Thursday

Oct. 28, 1999

Homage to the Word-Hoard

by Joseph Stroud

Broadcast Date: THURSDAY: October 28, 1999

Poem: "Homage to the Word-Hoard" by Joseph Stroud from Below Cold Mountain published by Copper Canyon Press.

Today is the feast day of Saint Jude, patron saint of hopeless causes.

On this day in 1919, over the veto of President Woodrow Wilson, the Senate followed the House of Representatives and passed the Volstead Act, commencing the 'great experiement' of Prohibition.
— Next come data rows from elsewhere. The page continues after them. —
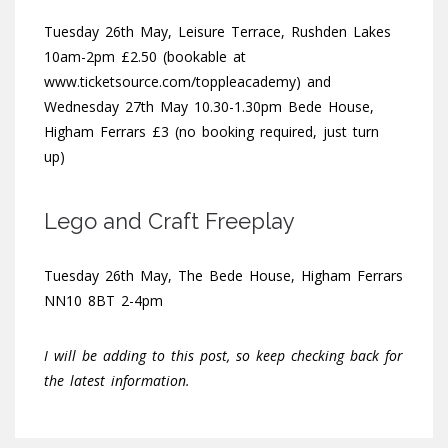
Tuesday 26th May, Leisure Terrace, Rushden Lakes
10am-2pm £2.50 (bookable at
www.ticketsource.com/toppleacademy) and
Wednesday 27th May 10.30-1.30pm Bede House,
Higham Ferrars £3 (no booking required, just turn
up)
Lego and Craft Freeplay
Tuesday 26th May, The Bede House, Higham Ferrars
NN10 8BT 2-4pm
I will be adding to this post, so keep checking back for
the latest information.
It's the birthday of medical researcher Jonas Salk, born in New York City (1914)—who discovered the Salk Vaccine against polio. In the early 1950s there were 25,000 cases of paralytic polio every year in the United States, but within a few years of mass inoculations, which began in 1955, the annual number of cases dropped to a dozen. In 1969 not a single polio death was reported in America; the disease has been nearly wiped out worldwide.

It's the birthday of British epidemiologist [eh-pih-DEE-mee-OLL-uh-jist] Sir Richard Doll, born in Hampton, England (1912)—the first scientist to show the link between cigarette-smoking and lung cancer. He showed that cigarette smoke, like tar and soot, contains the carcinogen benzoapyrene [ben-zoh-uh-PIE-reen]. Later he studied the connection between radiation and cancer, and the side effects of contraceptive pills.

It's the birthday of sardonic novelist Evelyn (Arthur St. John) Waugh, born in London (1903). At Oxford he led what he later called "an idle dissolute and extravagant life," much like his character Sebastian Marchmain in Brideshead Revisited (1945). For a while he studied art, then failed as a schoolmaster, then dedicated himself to travel and to writing short, trenchant novels that skewered the British aristocracy, lamented the passing of a more spiritual age, and have such titles as Vile Bodies (1930), Black Mischief (1932), and Scoop (1938). His most mordantly brilliant novel is The Loved One (1948), a satire on California morticians. He also wrote travel books, biographies, and a memoir called A Little Learning (1964), published two years before his death.

On this day in 1886, the Statue of Liberty was unveiled in New York Harbor, a gift from the French people, who wished to pay homage to the United States—the first modern republic—on its 100th anniversary.